Штраус

В этой Вене невозможно ничего посмотреть за два дня. Они понапихали музеев и галерей по десятку на квадратный метр, и как так жить? Ну ок, я усилием воли выбрала вчера Бельведер, чтобы ударить по классике, и одним махом и дворец, и «Поцелуй». «Поцелуй» вживую оказался невыносимо красивый, гораздо лучше себя же в виде плакатов, кружек и футболок — Климт очень ловко мешает куски ровного золота с мелкими узорчиками и закорючками, ну и это просто большая картина — а как известно, все большое в натуральном виде производит больше впечатления, чем маленькая репродукция.
Но дальше все спуталось, и Гоша волнительно спрашивал меня всю
дорогу, почему я в плохом настроении.
— А в каком мне еще быть, если где-то тут туча Брейгеля, мы
постоянно ходим мимо плаката про Ротко и Баскию, за климтовский
фриз в Сецессионе я не хочу платить 40 евро, а идти одной времени
нет, а еще вон в этой галерее, мимо которой мы сейчас проходим,
явно настоящий Энди Уорхол?! Не говоря о том, что еще мы три раза
продефилировали мимо выставки Хельмута Ньютона.
Но зато с оперой я подготовилась, купила билеты на галёрку за
два месяца, и это было вообще лучшим решением. Тем более, что в
наши два дня не было никакого Рихарда Вагнера, или даже Рихарда
Штрауса, а был наш родной новогодний Иоганн, и мы пошли на «Летучую
мышь». Впервые в жизни я слушала в опере оперетту, но до чего же
это оказалось замечательно! Половину времени болтали и шутили, а в
остальное время пели хорошо знакомые хиты — что может быть
лучше? С шутками, впрочем, оказалось не так просто. Они насовали
каких-то венских острот, а попробуй разбери, если сам ты не
местный. Допустим, Альфред говорит:
— Я певец, пою у Рошчича!
Тюремщик ему:
— Что еще за Рошчич? Новая таверна? Я такую и не знаю.

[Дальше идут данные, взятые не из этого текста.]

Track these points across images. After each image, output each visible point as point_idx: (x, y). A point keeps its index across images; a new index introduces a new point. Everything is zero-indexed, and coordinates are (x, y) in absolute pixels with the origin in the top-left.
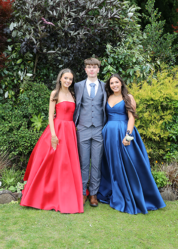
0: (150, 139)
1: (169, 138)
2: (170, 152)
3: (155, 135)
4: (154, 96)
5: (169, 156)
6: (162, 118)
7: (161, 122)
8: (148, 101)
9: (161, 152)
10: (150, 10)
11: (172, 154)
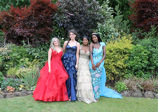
0: (118, 67)
1: (127, 67)
2: (127, 74)
3: (121, 65)
4: (120, 47)
5: (126, 76)
6: (123, 58)
7: (123, 59)
8: (117, 50)
9: (123, 74)
10: (116, 10)
11: (128, 75)
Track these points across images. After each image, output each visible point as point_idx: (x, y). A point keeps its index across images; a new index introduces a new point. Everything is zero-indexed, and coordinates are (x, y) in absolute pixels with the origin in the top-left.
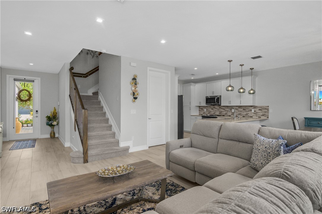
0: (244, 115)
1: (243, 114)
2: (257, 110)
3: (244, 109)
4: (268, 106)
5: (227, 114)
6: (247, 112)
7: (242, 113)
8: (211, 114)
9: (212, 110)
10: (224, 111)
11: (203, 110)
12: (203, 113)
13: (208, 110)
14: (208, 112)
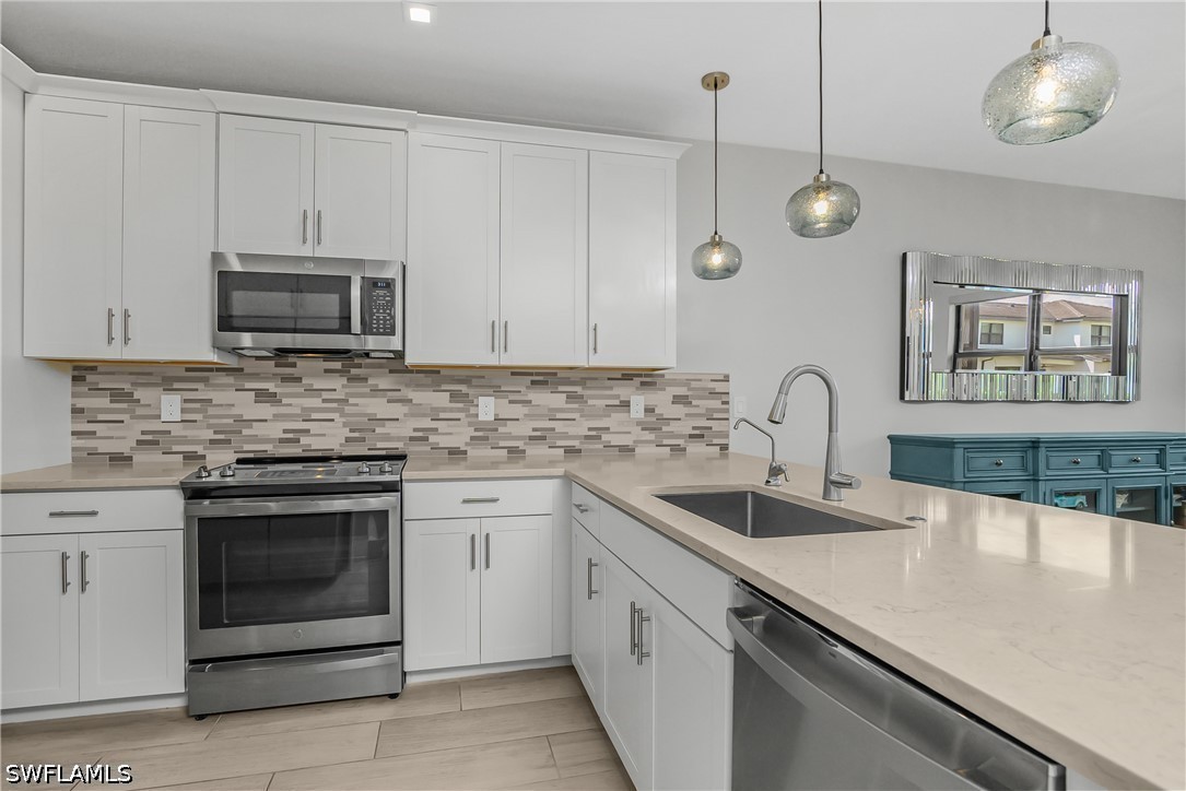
0: (576, 443)
1: (565, 436)
2: (662, 400)
3: (571, 397)
4: (726, 379)
5: (433, 439)
6: (600, 417)
7: (559, 427)
8: (251, 449)
9: (266, 410)
10: (398, 410)
11: (140, 411)
12: (139, 442)
13: (211, 411)
14: (215, 432)
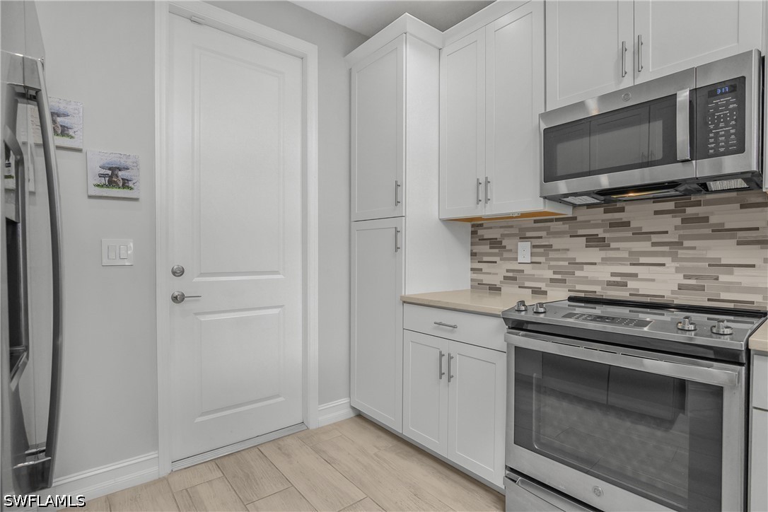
11: (506, 255)
12: (506, 278)
13: (552, 255)
14: (555, 273)
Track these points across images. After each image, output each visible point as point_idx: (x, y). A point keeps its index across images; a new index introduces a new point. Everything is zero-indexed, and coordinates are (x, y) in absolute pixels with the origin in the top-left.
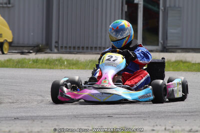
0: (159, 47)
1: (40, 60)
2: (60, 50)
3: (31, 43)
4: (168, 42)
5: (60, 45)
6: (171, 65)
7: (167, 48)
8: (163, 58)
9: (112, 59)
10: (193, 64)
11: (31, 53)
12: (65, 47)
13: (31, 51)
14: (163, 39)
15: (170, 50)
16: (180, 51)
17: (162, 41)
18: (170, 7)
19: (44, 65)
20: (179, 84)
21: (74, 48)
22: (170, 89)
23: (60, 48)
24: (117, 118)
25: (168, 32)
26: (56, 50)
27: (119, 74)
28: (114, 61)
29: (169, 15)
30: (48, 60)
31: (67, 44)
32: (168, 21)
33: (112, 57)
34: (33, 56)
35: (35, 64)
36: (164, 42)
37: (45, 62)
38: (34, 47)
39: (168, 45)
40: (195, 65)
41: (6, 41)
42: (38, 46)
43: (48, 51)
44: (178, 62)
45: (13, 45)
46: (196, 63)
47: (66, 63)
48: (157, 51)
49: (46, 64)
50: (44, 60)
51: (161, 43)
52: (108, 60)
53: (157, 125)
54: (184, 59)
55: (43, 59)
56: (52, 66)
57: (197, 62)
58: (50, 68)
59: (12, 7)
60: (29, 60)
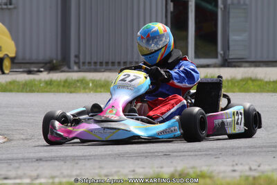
0: (218, 60)
1: (55, 81)
2: (82, 67)
3: (41, 57)
4: (231, 52)
5: (81, 61)
6: (236, 84)
7: (229, 61)
9: (128, 79)
10: (267, 82)
11: (41, 72)
12: (89, 63)
13: (42, 70)
14: (223, 49)
15: (234, 64)
16: (247, 64)
17: (222, 52)
18: (232, 4)
19: (61, 88)
21: (101, 63)
23: (81, 64)
24: (177, 156)
25: (230, 39)
26: (76, 68)
28: (131, 81)
29: (231, 15)
30: (66, 81)
31: (91, 58)
32: (231, 24)
34: (45, 76)
35: (49, 87)
36: (224, 53)
37: (62, 84)
38: (46, 63)
39: (230, 57)
40: (269, 85)
41: (7, 55)
42: (51, 62)
43: (65, 68)
44: (246, 81)
45: (16, 61)
46: (270, 82)
47: (91, 85)
48: (215, 66)
49: (64, 86)
50: (60, 81)
51: (221, 54)
53: (237, 164)
54: (253, 77)
55: (59, 79)
56: (73, 90)
57: (272, 80)
58: (71, 92)
59: (15, 8)
60: (40, 81)
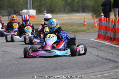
8: (74, 36)
20: (82, 47)
22: (78, 50)
27: (54, 44)
28: (52, 37)
33: (50, 36)
52: (49, 37)
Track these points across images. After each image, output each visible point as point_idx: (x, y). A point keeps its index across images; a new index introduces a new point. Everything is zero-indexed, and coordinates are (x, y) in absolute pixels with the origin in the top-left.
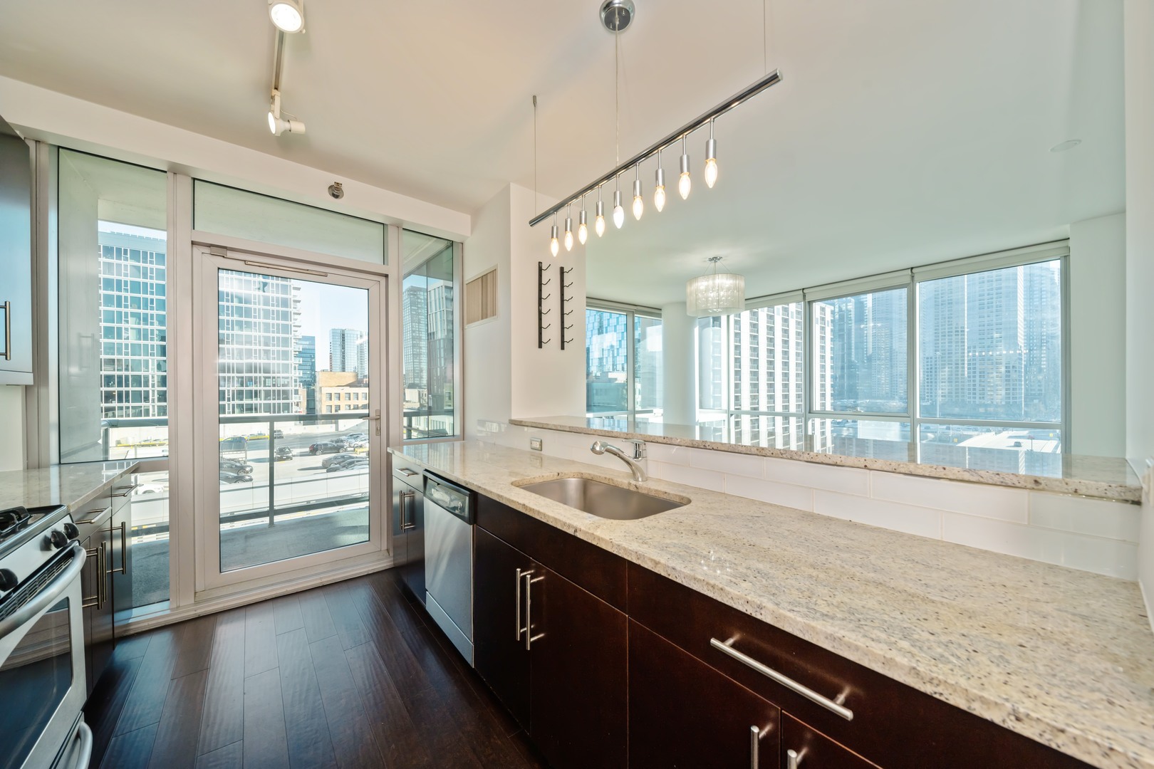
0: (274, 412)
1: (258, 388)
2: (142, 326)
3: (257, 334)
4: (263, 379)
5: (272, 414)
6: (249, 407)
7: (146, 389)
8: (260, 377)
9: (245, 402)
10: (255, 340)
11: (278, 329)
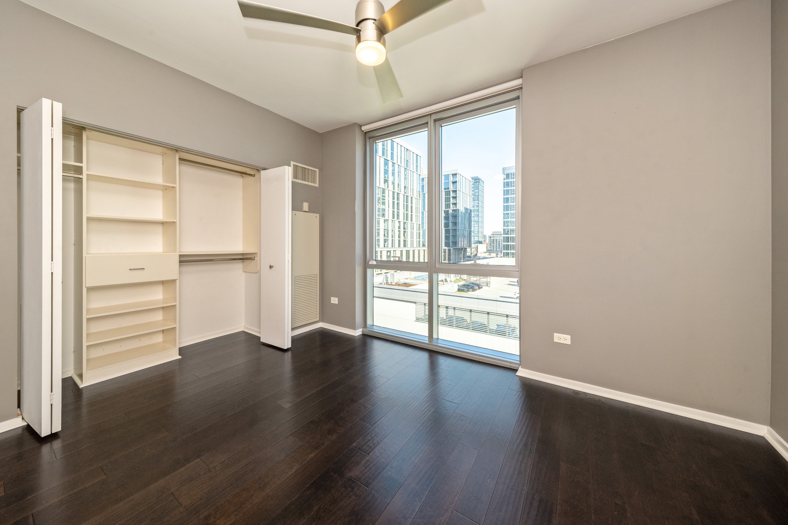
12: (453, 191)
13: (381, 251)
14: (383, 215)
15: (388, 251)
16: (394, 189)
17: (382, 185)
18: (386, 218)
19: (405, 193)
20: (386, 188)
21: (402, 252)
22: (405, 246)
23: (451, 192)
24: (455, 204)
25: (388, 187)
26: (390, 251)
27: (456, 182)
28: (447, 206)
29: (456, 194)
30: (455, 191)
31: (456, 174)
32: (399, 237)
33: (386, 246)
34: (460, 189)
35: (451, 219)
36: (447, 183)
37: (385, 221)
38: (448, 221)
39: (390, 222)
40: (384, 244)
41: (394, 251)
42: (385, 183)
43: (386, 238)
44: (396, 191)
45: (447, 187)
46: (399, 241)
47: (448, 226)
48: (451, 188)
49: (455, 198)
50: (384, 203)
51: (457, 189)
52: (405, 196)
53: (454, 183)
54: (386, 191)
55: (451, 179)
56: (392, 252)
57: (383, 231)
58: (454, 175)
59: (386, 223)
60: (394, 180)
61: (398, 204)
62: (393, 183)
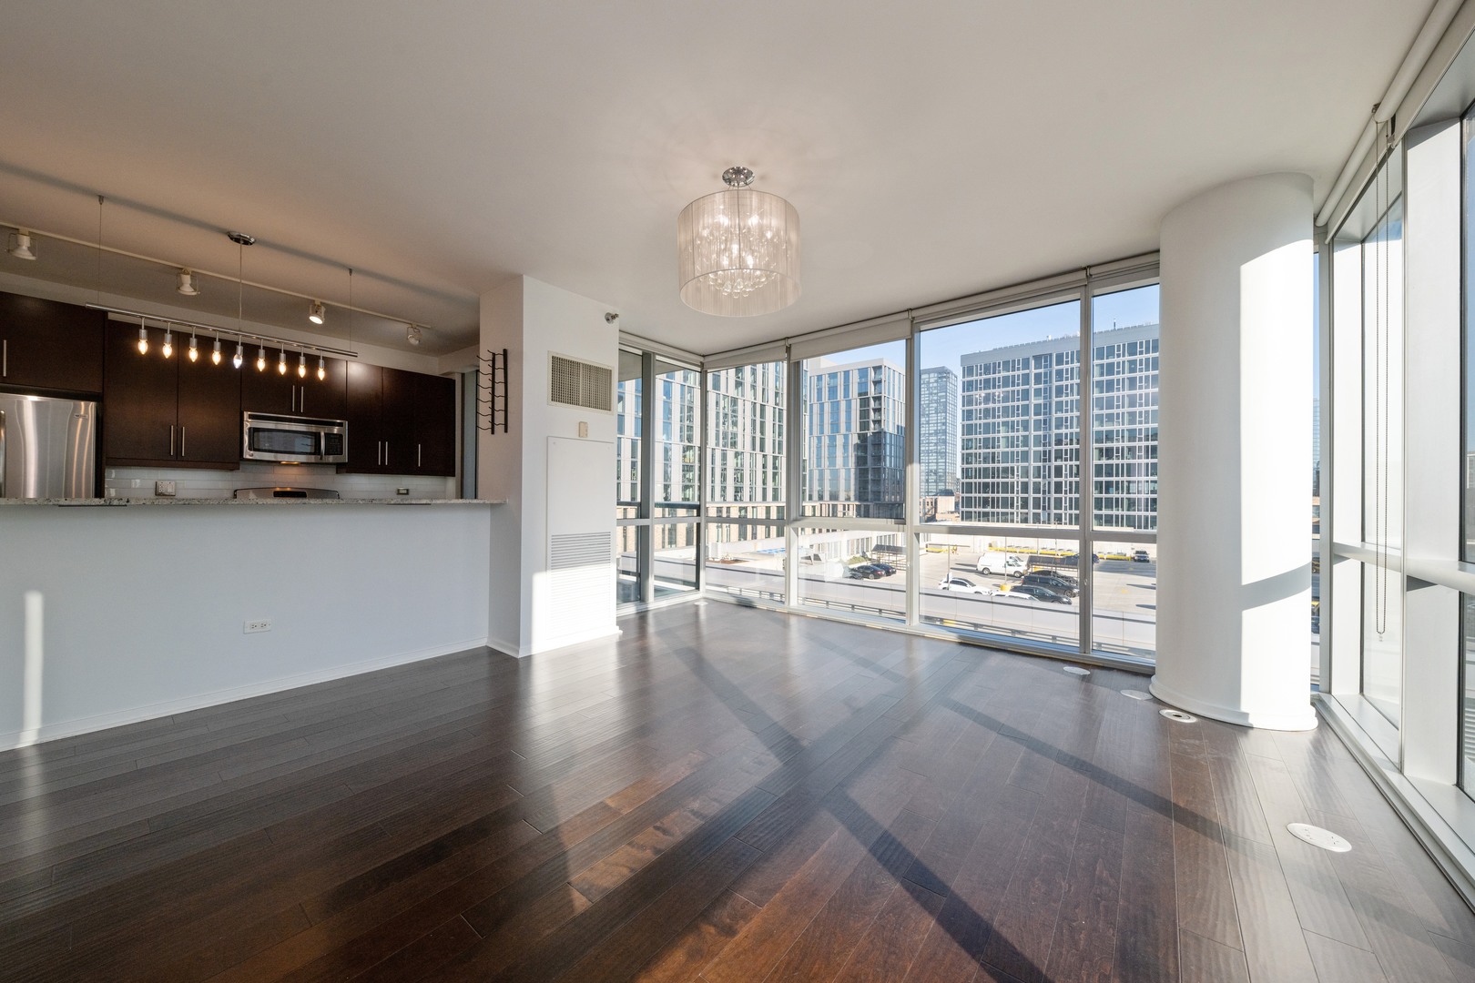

— Сам ты таверна! — ругается Альфред. — Это же директор Венской
оперы!
Зал хохочет, потому что в Венской опере директором и в самом деле
Богдан Рошчич (кстати, серб из Белграда).
Но в другой сцене, например, про образование того же тюремщика он
говорит:
— Было четыре класса школы и три урока танцев — вполне
достаточно.
И публика просто грохнула хохотом — а о чем это, что это?
Ну и еще сама опера очень пышна и красива, я в такой и не бывала, кажется. Или мне теперь все кажется гиперпышным, не знаю. Минусы в пышности есть, разумеется. Вот в Белградской опере мы сидели на последнем ярусе, а видели лица певцов без бинокля. В Венской из-под потолка невозможно было разобрать, где какой персонаж, тем более тёток всех одели в белый тюль — но очень спасали индивидуальные субтитры с именами поющих героев.
Ну а в Сецессион мы не успели перед оперой, только на (пышную) убранную золотыми цветами крышу поглядели. Пока я билась в пароксизме страданий по золоченому фризу, мы обернулись и увидели их! Золотые огурцы! Подошли поближе — а это же старина Эрвин Вурм, на выставке которого мы были летом. В белградской экспозиции огурцы тоже были, но зеленые, а тут он постарался вписаться в общую обстановочку, так что и овощи позолотил. В общем, мы так обрадовались, как будто бы Вурм — наш лучший друг, а не просто художник с выставки.
Завтра рано утром автобус обратно, и тут нас ожидал сюрприз. В Австрии-то Epiphany, и закрыты оказались не только все книжные магазины, где Филя хотел купить книжку на обратный путь, но и продуктовые! А как мы доедем без бутербродов и прочих закусок, спрашивается? Загадка!